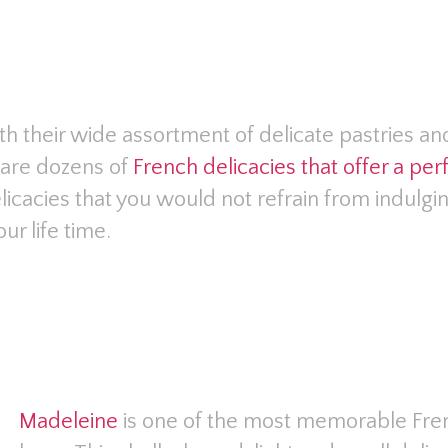
th their wide assortment of delicate pastries a
e are dozens of
French delicacies that offer a pe
elicacies that you would not refrain from indulgi
ur life time.
Madeleine
is one of the most memorable Fren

# # #

### Task objective
Reproduce every line of text from all the rows above word for word, omitting the pictures.

### Completed task
th their wide assortment of delicate pastries a
e are dozens of
French delicacies that offer a pe
elicacies that you would not refrain from indulgi
ur life time.
Madeleine
is one of the most memorable Fren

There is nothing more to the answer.